Я сел за стол и рассортировал свою корреспонденцию по языкам. Спустя минуту в дверь постучали.
– Kom ind! – сказал я и на всякий случай добавил: – Herein![13]
Что я подумал и что почувствовал, когда она вошла в комнату? Мы часто приписываем себе всевозможные эмоции и ощущения, которые на самом деле являются следствием ретроспективных осмыслений и результатом естественного желания приукрасить событие (даже для самих себя), драматизировать его forte con brio[14]. Тем не менее я точно знаю, что в тот момент ощутил некое потрясение, как если бы мое сознание взлетело на новый уровень, изменив и мое восприятие окружающего, и саму природу происходящего; так аромат или мелодия не просто навевает воспоминания, но мысленно переносит человека в далекое детство, в Севилью, или в глубокую прохладную воду. За миг до этого я сидел в конторе мистера Хансена, сортируя свою корреспонденцию. Теперь же, хотя я и продолжал этим заниматься, дела куда-то отодвинулись, а на их место беззвучно скользнула прежде неведомая линза, и я, словно бы моргая от яркого света, взглянул сквозь нее на реальный мир, которого прежде не видел. И время, и пространство внезапно преобразились.
Красивая? Да, она была красива. Я сам слышал, как все говорили, что она красива. Однако я и до того видел красавиц, но воспринимал их красоту отстраненно, глазами и разумом, и даже восхищался ею, как восхищается музыкой человек без музыкального слуха на концерте – отчасти из вежливости, отчасти искренне. И дело было даже не в физической красоте; каждое ее движение, каждый взгляд, каждый вздох отличала неописуемая грация, невообразимое изящество и благородство. Тем не менее сами по себе эти качества не стали бы потрясением, нарушившим размеренный ход моего существования. Она источала всепоглощающую женственность, которая окружала ее невидимым сияющим ореолом. Красота эта складывалась из какой-то неуловимой, нездешней отрешенности, так что я, поднявшись при ее появлении, смотрел на нее как будто снизу вверх – из невесомой, словно бы танцующей уверенности в себе, из лукавства и веселости, из насмешливого изумления над тем, какое впечатление она производит на окружающих (во всяком случае, на мужчин). И все же было в ней нечто тревожащее, неопределенное, намек на какую-то цыганскую, точнее, языческую, бесстыдную и беспощадную одержимость, не признающую устоявшихся ограничений, выходящую за рамки общепринятых приличий. В этом, равно как и в грации и благородстве, красота пантеры превосходит унылое безобразие потных и грязных загонщиков, с их вечным табаком за щекой и черной каймой под ногтями. Да, безусловно, у них есть плеть и кнут, но это их не спасет, потому что пойманное ими чудо смертоносно по своей природе. Это создание с острыми клыками и когтями живет по наитию, а не по закоснелым, недальновидным законам человеческого общества, не разделяет людских чувств, не знает ни осмотрительности, ни расчетливости. И вообще, трудно сказать, что оно знает. Оно мечется по клетке, словно бы не подозревая о существовании своих тюремщиков, но на самом деле настороженно осознает их присутствие, их бесстыдное посягательство на его убийственную, коварную непорочность.

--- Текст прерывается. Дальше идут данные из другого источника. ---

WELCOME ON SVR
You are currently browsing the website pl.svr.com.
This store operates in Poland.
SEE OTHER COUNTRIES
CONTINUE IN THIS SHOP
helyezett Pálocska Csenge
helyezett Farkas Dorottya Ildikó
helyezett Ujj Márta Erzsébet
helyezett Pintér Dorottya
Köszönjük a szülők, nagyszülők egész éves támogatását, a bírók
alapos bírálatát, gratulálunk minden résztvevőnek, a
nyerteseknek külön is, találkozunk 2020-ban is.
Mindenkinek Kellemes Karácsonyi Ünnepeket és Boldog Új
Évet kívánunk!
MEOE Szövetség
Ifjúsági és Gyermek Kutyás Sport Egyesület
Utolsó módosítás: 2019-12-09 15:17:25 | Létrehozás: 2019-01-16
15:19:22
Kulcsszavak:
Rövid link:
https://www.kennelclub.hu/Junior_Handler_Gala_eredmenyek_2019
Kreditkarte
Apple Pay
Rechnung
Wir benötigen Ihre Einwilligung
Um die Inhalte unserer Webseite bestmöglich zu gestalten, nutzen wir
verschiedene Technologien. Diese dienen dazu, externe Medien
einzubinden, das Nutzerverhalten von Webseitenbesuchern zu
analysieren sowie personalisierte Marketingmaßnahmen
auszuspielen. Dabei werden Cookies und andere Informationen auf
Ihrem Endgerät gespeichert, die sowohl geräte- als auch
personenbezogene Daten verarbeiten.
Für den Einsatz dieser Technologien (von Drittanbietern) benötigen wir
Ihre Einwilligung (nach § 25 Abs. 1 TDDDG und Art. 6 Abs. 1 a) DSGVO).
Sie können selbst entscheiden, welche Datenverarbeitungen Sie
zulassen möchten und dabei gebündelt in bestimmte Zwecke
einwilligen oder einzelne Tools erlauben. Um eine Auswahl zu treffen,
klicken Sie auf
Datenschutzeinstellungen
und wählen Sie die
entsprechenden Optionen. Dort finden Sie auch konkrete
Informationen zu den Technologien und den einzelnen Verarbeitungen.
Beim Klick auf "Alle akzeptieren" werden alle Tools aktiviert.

А в тот миг все это вспыхнуло у меня перед глазами и рассыпалось ослепительными искрами фейерверка; после вспышки я не разбирал ни цифр, ни цветов и в замешательстве сознавал, что совершенно не знаю, как себя вести, поскольку своим присутствием эта стенографистка оказывает мне великую честь. Я чувствовал себя как Миранда, только наоборот – никогда прежде я не видел настоящей женщины.
Я совершенно не помню, как она была одета.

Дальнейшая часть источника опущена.